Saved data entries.

Segment Open

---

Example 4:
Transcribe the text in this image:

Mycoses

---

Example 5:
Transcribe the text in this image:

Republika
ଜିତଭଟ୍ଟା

Segment Closed

Problem statement. Write the entries out again verbatim, every one of them.

Exercise answer.
---

Example 4:
Transcribe the text in this image:

Mycoses

---

Example 5:
Transcribe the text in this image:

Republika
ଜିତଭଟ୍ଟା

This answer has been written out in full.